## WHAT THIS TASK INVOLVES
Copy out each line of the listing below in which the string "copied" occurs.

## PROVIDED DATA
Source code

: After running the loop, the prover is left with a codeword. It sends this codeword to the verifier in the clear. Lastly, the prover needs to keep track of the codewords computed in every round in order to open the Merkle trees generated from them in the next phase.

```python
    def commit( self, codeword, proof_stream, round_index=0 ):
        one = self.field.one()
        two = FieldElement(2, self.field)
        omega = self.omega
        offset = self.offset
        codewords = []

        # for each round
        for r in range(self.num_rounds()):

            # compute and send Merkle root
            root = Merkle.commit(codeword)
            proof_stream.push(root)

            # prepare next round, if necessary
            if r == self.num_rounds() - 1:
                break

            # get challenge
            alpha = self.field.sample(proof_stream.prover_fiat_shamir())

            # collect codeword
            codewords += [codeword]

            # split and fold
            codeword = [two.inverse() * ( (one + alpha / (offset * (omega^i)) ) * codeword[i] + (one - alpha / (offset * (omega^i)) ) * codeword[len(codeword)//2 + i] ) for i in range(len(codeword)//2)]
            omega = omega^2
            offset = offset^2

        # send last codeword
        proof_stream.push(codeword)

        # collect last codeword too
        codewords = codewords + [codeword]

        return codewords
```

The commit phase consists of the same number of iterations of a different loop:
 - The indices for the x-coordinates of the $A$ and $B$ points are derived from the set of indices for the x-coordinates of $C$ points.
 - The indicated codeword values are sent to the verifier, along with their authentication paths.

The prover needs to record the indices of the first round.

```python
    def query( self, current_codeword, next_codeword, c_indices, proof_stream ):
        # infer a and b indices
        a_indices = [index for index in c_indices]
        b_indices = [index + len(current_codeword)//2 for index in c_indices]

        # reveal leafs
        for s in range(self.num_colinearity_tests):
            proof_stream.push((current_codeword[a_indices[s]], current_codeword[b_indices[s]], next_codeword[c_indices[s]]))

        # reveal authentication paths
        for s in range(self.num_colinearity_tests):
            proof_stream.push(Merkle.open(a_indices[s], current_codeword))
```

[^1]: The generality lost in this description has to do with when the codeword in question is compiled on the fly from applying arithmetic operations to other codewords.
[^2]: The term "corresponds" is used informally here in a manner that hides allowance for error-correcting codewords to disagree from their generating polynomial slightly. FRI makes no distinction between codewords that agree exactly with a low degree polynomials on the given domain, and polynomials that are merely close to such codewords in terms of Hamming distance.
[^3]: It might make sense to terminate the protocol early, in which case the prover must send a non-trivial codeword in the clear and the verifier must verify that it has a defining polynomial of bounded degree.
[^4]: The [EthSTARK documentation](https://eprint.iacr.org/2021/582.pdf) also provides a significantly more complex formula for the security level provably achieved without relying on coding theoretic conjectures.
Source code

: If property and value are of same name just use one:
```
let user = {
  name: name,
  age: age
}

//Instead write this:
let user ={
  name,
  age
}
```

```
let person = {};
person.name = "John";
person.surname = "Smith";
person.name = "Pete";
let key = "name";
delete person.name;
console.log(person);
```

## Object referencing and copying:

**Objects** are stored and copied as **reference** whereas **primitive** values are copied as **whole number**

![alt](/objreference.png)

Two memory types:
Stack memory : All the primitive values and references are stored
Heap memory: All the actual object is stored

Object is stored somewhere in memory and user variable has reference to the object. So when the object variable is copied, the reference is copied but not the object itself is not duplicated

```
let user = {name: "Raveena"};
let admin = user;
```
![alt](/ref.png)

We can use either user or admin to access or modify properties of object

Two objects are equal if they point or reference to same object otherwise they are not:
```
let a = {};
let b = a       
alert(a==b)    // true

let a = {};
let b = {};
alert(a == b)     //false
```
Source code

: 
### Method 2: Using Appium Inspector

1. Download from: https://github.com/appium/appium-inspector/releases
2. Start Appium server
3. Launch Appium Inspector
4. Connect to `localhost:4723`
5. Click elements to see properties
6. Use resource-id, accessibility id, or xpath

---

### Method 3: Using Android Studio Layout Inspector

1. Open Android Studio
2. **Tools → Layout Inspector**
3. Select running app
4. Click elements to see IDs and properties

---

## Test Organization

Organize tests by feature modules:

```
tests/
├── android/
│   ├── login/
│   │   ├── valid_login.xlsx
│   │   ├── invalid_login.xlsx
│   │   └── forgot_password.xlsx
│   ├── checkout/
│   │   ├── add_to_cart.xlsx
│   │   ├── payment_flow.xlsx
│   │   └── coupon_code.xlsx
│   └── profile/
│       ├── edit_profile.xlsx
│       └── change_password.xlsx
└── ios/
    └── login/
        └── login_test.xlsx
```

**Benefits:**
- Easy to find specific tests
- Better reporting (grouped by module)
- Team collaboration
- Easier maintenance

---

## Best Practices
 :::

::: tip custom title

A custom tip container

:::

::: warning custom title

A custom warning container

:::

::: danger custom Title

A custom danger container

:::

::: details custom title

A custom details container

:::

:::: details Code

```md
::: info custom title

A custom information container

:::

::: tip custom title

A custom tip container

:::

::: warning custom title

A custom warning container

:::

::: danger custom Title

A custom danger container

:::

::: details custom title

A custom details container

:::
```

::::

## EXERCISE RESPONSE
**Objects** are stored and copied as **reference** whereas **primitive** values are copied as **whole number**
Object is stored somewhere in memory and user variable has reference to the object. So when the object variable is copied, the reference is copied but not the object itself is not duplicated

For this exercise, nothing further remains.